Information supplied:
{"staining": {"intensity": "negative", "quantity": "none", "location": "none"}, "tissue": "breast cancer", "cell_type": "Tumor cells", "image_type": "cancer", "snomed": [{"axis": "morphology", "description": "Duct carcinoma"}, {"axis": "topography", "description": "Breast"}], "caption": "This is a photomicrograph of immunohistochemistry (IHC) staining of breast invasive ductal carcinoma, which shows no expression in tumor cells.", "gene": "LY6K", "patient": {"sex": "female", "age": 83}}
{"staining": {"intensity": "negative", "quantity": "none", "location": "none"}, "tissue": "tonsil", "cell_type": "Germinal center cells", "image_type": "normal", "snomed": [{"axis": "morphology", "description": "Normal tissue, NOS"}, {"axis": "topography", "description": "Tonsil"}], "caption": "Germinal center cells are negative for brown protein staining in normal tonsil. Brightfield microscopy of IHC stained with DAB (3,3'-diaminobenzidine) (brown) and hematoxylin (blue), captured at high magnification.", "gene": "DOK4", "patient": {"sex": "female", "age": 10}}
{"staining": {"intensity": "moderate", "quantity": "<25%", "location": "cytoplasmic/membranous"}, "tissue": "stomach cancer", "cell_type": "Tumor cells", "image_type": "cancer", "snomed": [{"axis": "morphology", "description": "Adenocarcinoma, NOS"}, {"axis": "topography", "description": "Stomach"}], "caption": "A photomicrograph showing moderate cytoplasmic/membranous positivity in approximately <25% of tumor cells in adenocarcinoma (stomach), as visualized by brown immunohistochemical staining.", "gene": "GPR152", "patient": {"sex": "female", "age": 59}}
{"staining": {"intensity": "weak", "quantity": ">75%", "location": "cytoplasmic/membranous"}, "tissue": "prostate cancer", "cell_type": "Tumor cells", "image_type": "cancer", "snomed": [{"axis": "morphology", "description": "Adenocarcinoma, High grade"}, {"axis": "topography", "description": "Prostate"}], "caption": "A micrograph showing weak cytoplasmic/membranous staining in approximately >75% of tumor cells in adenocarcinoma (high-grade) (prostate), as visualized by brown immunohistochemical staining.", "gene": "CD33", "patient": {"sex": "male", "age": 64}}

What is required: In your answer, repeat each line of the material word for word.

Result of this exercise:
{"staining": {"intensity": "negative", "quantity": "none", "location": "none"}, "tissue": "breast cancer", "cell_type": "Tumor cells", "image_type": "cancer", "snomed": [{"axis": "morphology", "description": "Duct carcinoma"}, {"axis": "topography", "description": "Breast"}], "caption": "This is a photomicrograph of immunohistochemistry (IHC) staining of breast invasive ductal carcinoma, which shows no expression in tumor cells.", "gene": "LY6K", "patient": {"sex": "female", "age": 83}}
{"staining": {"intensity": "negative", "quantity": "none", "location": "none"}, "tissue": "tonsil", "cell_type": "Germinal center cells", "image_type": "normal", "snomed": [{"axis": "morphology", "description": "Normal tissue, NOS"}, {"axis": "topography", "description": "Tonsil"}], "caption": "Germinal center cells are negative for brown protein staining in normal tonsil. Brightfield microscopy of IHC stained with DAB (3,3'-diaminobenzidine) (brown) and hematoxylin (blue), captured at high magnification.", "gene": "DOK4", "patient": {"sex": "female", "age": 10}}
{"staining": {"intensity": "moderate", "quantity": "<25%", "location": "cytoplasmic/membranous"}, "tissue": "stomach cancer", "cell_type": "Tumor cells", "image_type": "cancer", "snomed": [{"axis": "morphology", "description": "Adenocarcinoma, NOS"}, {"axis": "topography", "description": "Stomach"}], "caption": "A photomicrograph showing moderate cytoplasmic/membranous positivity in approximately <25% of tumor cells in adenocarcinoma (stomach), as visualized by brown immunohistochemical staining.", "gene": "GPR152", "patient": {"sex": "female", "age": 59}}
{"staining": {"intensity": "weak", "quantity": ">75%", "location": "cytoplasmic/membranous"}, "tissue": "prostate cancer", "cell_type": "Tumor cells", "image_type": "cancer", "snomed": [{"axis": "morphology", "description": "Adenocarcinoma, High grade"}, {"axis": "topography", "description": "Prostate"}], "caption": "A micrograph showing weak cytoplasmic/membranous staining in approximately >75% of tumor cells in adenocarcinoma (high-grade) (prostate), as visualized by brown immunohistochemical staining.", "gene": "CD33", "patient": {"sex": "male", "age": 64}}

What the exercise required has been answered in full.